The night before Trans Day of Remembrance, I gathered with a handful of my community to welcome in Shabbat at the community church where we hold services holding that wailing in my heart. The heat was broken again, but the warmth that swelled from praying together, our voices rising and cracking in song both aching and joyful, won out over winter’s chill. My friends who were leading talked about how healing, transformative, and resistant it was to come together and sing as a community of so many trans, nonbinary, and genderqueer people. Too often, our voices mark us as targets for violence, discrimination, ridicule, and oppression. Too often, we are forced to change our voices depending on the audience or how we are perceived in that moment, or to choose silence altogether to stay safe.
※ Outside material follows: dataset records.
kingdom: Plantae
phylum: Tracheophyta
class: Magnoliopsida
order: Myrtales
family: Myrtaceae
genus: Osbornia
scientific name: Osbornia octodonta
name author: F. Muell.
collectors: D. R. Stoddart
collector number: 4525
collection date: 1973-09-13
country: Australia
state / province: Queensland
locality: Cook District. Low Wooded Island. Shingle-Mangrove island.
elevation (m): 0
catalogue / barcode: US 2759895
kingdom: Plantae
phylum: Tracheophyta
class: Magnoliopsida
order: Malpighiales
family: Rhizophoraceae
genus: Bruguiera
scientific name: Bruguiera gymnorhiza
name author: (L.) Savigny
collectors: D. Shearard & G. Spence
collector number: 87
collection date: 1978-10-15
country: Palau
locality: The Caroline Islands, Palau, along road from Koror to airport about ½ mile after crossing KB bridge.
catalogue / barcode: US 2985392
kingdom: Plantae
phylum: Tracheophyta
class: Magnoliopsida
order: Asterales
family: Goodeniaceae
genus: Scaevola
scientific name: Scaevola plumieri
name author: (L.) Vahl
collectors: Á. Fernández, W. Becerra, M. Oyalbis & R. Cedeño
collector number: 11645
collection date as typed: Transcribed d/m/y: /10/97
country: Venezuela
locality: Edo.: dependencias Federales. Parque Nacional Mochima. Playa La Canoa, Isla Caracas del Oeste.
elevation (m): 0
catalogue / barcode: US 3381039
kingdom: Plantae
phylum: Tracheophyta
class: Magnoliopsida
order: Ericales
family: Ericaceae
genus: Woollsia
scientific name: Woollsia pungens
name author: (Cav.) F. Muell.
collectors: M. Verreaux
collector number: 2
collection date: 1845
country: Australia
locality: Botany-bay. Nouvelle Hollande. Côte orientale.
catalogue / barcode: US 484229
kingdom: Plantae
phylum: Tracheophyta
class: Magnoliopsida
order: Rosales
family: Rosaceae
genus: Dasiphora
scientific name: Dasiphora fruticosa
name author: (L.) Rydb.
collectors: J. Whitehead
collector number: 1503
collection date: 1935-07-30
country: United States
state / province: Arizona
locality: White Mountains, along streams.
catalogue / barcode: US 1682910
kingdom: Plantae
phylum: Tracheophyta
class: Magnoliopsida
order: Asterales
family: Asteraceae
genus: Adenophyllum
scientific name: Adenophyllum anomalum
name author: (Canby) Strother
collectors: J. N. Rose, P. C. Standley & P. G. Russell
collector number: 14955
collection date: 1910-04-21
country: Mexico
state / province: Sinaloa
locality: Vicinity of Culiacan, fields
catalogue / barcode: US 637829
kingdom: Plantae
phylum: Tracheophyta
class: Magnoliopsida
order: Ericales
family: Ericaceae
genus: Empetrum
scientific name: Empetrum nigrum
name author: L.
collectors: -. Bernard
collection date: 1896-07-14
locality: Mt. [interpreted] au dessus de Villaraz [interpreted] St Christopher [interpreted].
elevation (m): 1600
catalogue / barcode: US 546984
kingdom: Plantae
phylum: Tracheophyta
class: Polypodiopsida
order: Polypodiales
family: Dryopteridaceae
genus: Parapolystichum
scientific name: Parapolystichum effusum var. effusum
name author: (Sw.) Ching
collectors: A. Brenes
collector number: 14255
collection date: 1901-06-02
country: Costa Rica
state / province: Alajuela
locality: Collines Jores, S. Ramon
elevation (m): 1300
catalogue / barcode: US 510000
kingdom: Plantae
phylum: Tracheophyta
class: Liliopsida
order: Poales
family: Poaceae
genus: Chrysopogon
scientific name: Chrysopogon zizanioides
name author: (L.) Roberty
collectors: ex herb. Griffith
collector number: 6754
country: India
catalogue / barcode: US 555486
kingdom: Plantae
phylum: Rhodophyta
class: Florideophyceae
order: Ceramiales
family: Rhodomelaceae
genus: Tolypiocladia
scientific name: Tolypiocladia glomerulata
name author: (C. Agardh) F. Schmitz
To sing, remember, grieve, rejoice, and resist is to reclaim trans euphoria, survival, sanctity, and hereness. Tears streamed openly down into my mask while they spoke and I reflected on how trans and nonbinary survivors may know this fraught decision between silence and throwing our voices especially well, and how reclaiming them through song, community, and storytelling heals not only ourselves but entire communities and generations. Before we left, my Rabbi offered that “We do the work of remembering and honoring the resilience of trans, nonbinary, and genderqueer people every day- not just today.” I have carried that in my heart since as a reminder to keep building Gibson’s museum even when our community has outlasted its Week of Visibility and Day of Remembrance; to make raucous grief and raucous resistance, messy love and messy healing, our life work in our own bones and in our communities.